The Justice Ministry is working on a bill that will give police the right to examine the personal data of anyone suspected of conducting an offense online.
Service providers will also have to take immediate steps to preserve any information that pertains to someone suspected of an electronic crime.
Police will also be allowed to conduct their investigations in real time and not have to wait for an offense to be committed in order to collect information about a suspect.
Authorities came up against a brick wall yesterday in their attempt to find out who had posted an allegedly libelous story on the press-gr blog while using a computer inside Parliament.
The blog has come under scrutiny after more than 150 people filed libel suits against the people that run it. One of the controversial items appears to have been uploaded by an MP or someone else working in Parliament.

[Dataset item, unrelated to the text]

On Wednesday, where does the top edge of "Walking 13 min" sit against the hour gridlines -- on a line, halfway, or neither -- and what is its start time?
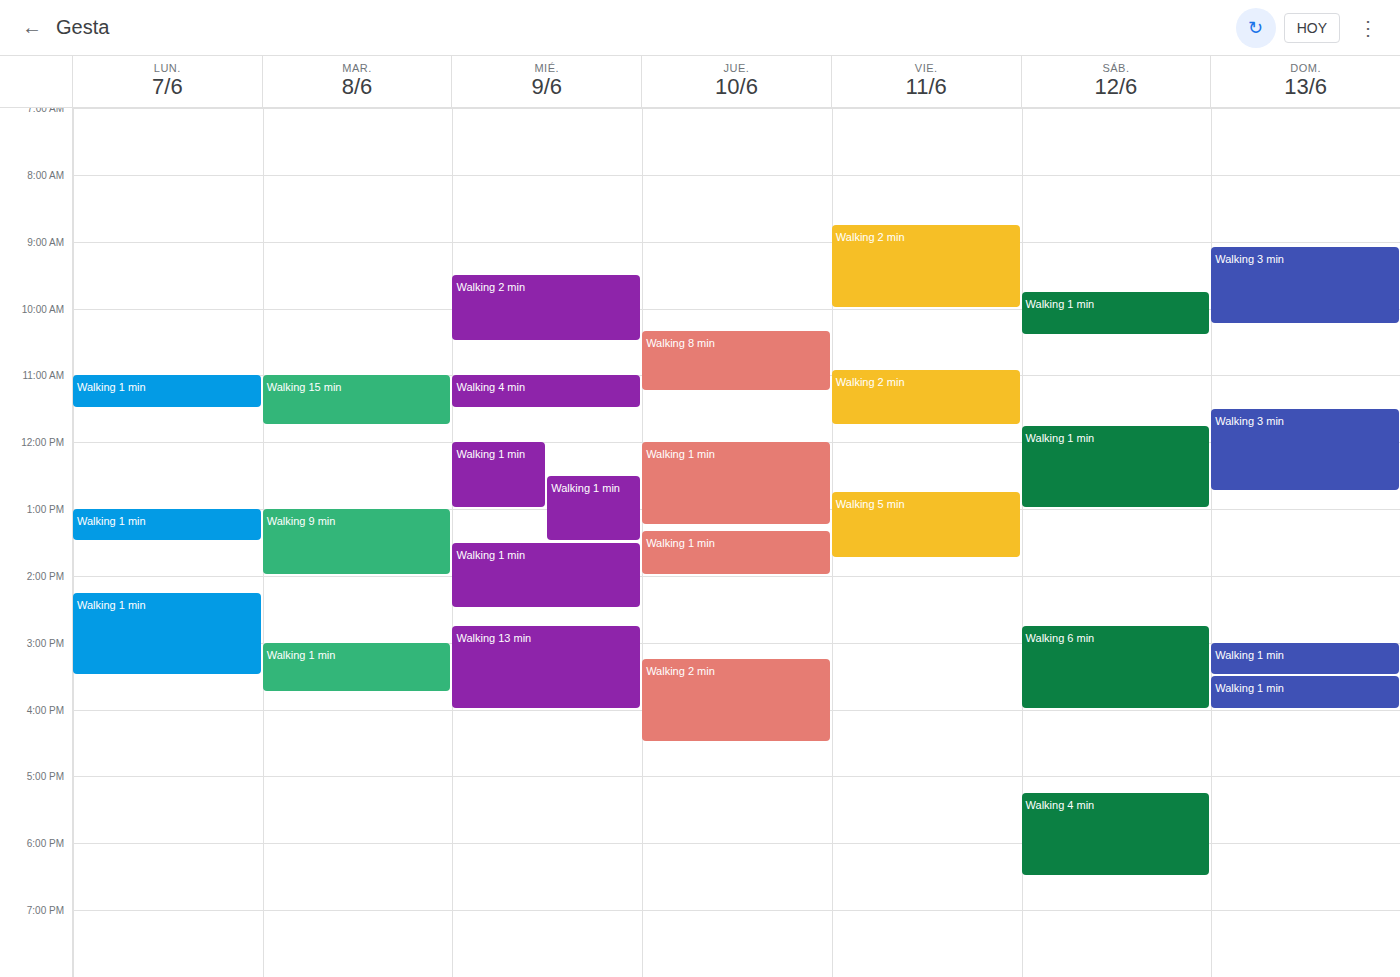
2:45 PM -- neither: three quarters of the way from the 2 PM line to the 3 PM line.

However, Parliament’s general secretary Nikos Stefanou said yesterday that the Internet Protocol (IP) address provided by the police is one of 25 that is available to some 1,500 computer users in the House. He also said that there was no system set up to monitor the use of computers in Parliament.
Officers also checked out two other places from where messages were posted on the blog. Both were Internet cafes, one on Syngrou Avenue and one near Syntagma Square.
Press-gr is a news blog that hosts comments on politics, social and diplomatic issues by users who are frequently anonymous and often use abusive language. The blog is hosted by Web search giant Google, which has agreed to help Greek authorities with their enquiries.
UPDATE > March 1, 2008 >>> No threat to blogs, says PM
Prime Minister Costas Karamanlis denied yesterday opposition accusations that the government is seeking to clamp down on the freedom of Internet users in the wake of a probe into a news blog that prompted defamation suits from government politicians.
PASOK leader George Papandreou accused the government of «viewing every young person with a computer as a potentially dangerous blogger» after the Justice Ministry announced plans this week to give authorities greater powers to look into possible offenses conducted online.
Coalition of the Radical Left (SYRIZA) politician Nikos Voutsis said the government was in danger of «throwing the baby out with the bath water.» «We must not develop a prosecutor’s culture with regard to blogs,» said Voutsis.
Karamanlis said that the government has no intention of reining in the freedom of bloggers to express themselves and that Greece is simply adopting international regulations that it is obliged to make part of its legal framework.